Indications • Actigraphy provides a fairly accurate estimate of sleep patterns in normal, healthy adult populations and in patients suspected of certain sleep disorders. • Actigraphy is indicated to assist in the evaluation of patients with advanced sleep phase syndrome (ASPS), delayed sleep phase syndrome (DSPS), shift work disorder, in the evaluation of patients suspected of jet lag disorder and non–24-hour sleep-wake syndrome (including that associated with blindness). • Actigraphy is also useful for documenting the response to treatment in circadian disorders. • When PSG is not available, actigraphy is indicated toestimate TST in patients with OSA.
Actigraphy in OSA • If the number of events detected by PM was divided by a better estimate of TST than the monitoring time, this might improve the estimate of the AHI. • Patients with OSA by the very nature of the disorder have periodic movements at the end of respiratory events. • A special actigraphic system optimized for use in OSA patients was compared with PSG on an epoch-by-epoch basis. The overall sensitivity and specificity to identify sleep were 89% and 69%, respectively. The agreement ranged from 86% in the normal subjects to 86%, 84%, and 80% in the patients with mild, moderate, and severe OSA, respectively. • There was a tight agreement between the mean values of actigraphy and PSG in determining mean sleep efficiency, TST, and sleep latency. Whereas for most individuals, the difference between the PSG and the actigraphy was relatively small, for some, there was a substantial disagreement. • Another study did not find good agreement between actigraphic and PSG estimates of TST. • Actigraphy combined with respiratory monitoring are a better estimate of the AHI than use of time in bed. The utility of actigraphy with PM remains to be determined. However, it certainly allows elimination of large portions of the night in which wake is obvious.

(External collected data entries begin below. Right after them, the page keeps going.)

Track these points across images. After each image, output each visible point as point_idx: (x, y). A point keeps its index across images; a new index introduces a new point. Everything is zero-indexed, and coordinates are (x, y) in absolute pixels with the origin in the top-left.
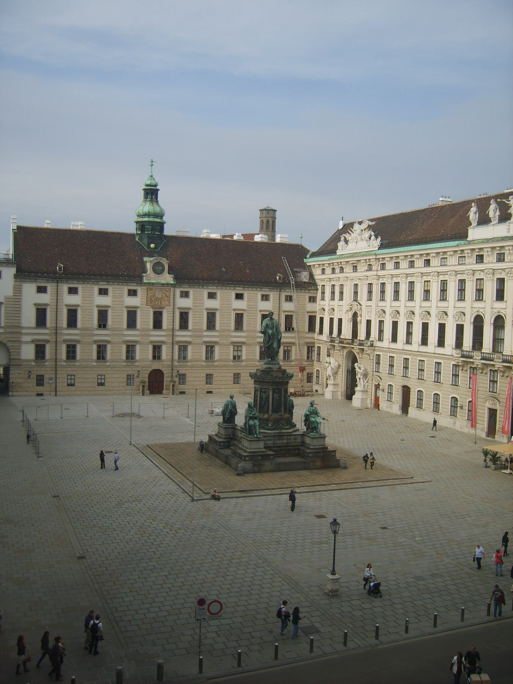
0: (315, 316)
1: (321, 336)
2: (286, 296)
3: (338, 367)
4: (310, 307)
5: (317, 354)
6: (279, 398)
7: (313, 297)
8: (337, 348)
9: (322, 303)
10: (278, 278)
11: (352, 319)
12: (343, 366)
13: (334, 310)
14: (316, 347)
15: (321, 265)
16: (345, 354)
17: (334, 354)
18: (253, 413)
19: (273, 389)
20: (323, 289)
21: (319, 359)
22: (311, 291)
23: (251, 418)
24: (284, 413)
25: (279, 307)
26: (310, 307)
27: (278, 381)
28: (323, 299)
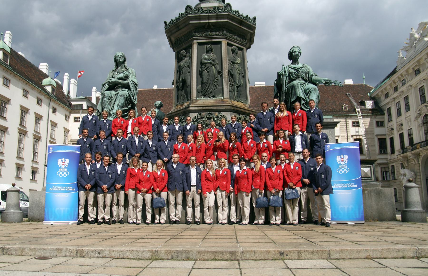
0: (385, 139)
1: (393, 155)
2: (353, 123)
3: (414, 177)
4: (379, 131)
5: (392, 173)
6: (213, 61)
7: (380, 121)
8: (411, 157)
9: (391, 123)
10: (343, 108)
11: (422, 124)
12: (420, 172)
13: (402, 125)
14: (390, 167)
15: (384, 90)
16: (420, 162)
17: (408, 166)
18: (121, 75)
19: (199, 44)
20: (390, 118)
21: (395, 177)
22: (378, 117)
23: (113, 86)
24: (231, 98)
25: (347, 132)
26: (379, 131)
27: (207, 21)
28: (390, 120)
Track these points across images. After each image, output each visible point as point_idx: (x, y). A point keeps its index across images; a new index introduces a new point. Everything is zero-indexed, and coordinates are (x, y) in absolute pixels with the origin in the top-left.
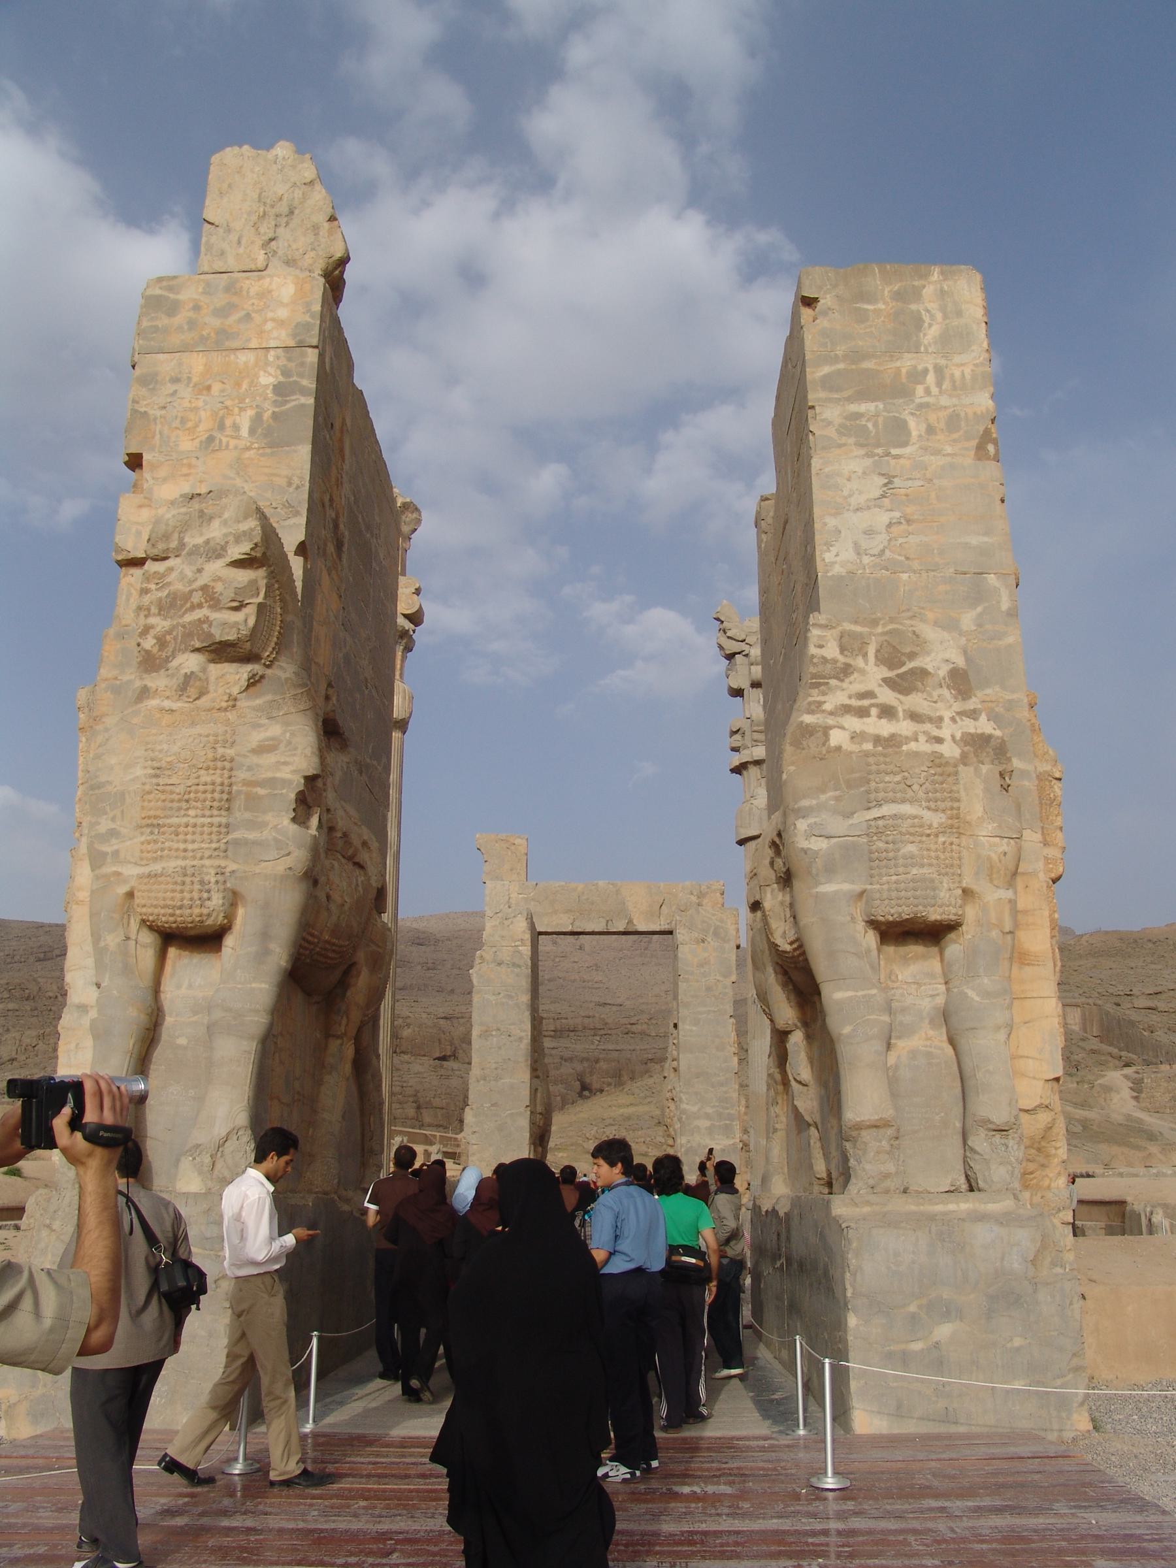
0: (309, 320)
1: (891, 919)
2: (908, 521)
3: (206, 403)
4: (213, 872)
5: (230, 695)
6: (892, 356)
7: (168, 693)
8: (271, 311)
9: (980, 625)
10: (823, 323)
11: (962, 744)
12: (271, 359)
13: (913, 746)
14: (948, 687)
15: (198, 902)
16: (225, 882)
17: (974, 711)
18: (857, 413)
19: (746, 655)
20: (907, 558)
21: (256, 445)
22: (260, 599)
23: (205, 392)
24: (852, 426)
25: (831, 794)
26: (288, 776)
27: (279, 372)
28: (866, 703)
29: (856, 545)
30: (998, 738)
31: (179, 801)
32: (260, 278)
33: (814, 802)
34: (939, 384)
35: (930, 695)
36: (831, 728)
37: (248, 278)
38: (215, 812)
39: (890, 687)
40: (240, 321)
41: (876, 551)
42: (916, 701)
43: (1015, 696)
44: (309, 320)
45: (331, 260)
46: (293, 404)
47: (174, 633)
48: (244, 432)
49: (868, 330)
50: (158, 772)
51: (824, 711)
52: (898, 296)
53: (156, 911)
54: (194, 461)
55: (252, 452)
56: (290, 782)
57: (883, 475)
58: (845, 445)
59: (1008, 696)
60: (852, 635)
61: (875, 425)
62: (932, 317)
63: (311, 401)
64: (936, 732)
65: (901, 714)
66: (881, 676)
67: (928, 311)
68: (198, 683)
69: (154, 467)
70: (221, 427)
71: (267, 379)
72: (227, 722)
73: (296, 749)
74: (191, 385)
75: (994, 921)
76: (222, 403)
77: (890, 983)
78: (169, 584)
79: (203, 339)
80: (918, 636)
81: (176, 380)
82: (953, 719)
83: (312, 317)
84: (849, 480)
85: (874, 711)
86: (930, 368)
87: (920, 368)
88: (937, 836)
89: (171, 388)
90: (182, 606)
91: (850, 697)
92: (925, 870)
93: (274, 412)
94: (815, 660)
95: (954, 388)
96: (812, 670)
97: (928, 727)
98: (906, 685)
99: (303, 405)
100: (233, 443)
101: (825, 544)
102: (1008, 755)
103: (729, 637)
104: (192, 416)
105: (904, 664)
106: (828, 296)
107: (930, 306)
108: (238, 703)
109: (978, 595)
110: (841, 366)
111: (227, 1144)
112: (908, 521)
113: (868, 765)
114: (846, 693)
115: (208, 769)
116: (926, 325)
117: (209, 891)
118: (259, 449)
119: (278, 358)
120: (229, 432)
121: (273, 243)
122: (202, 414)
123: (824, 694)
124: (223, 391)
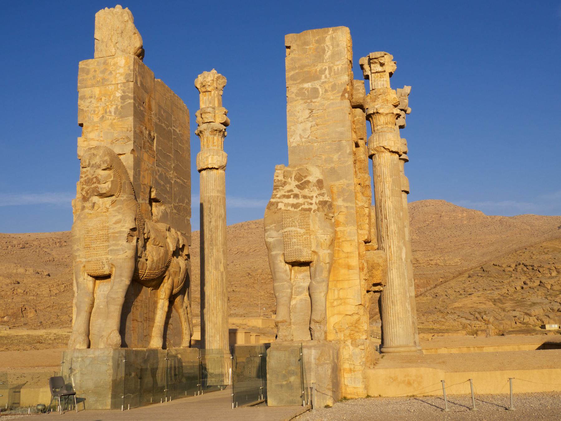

Patients with Hypersomnia • Practice parameters on use of PSG/MSLT to diagnose narcolepsy stated that sleep logs may be obtained for 1 week before to assess sleep-wake schedules. • Not all patients can keep accurate sleep logs. Therefore, actigraphy could be potentially useful to document sleep patterns before MSLT . • Current practice parameters for actigraphy do not list evaluation of sleep before MSLT as an indication.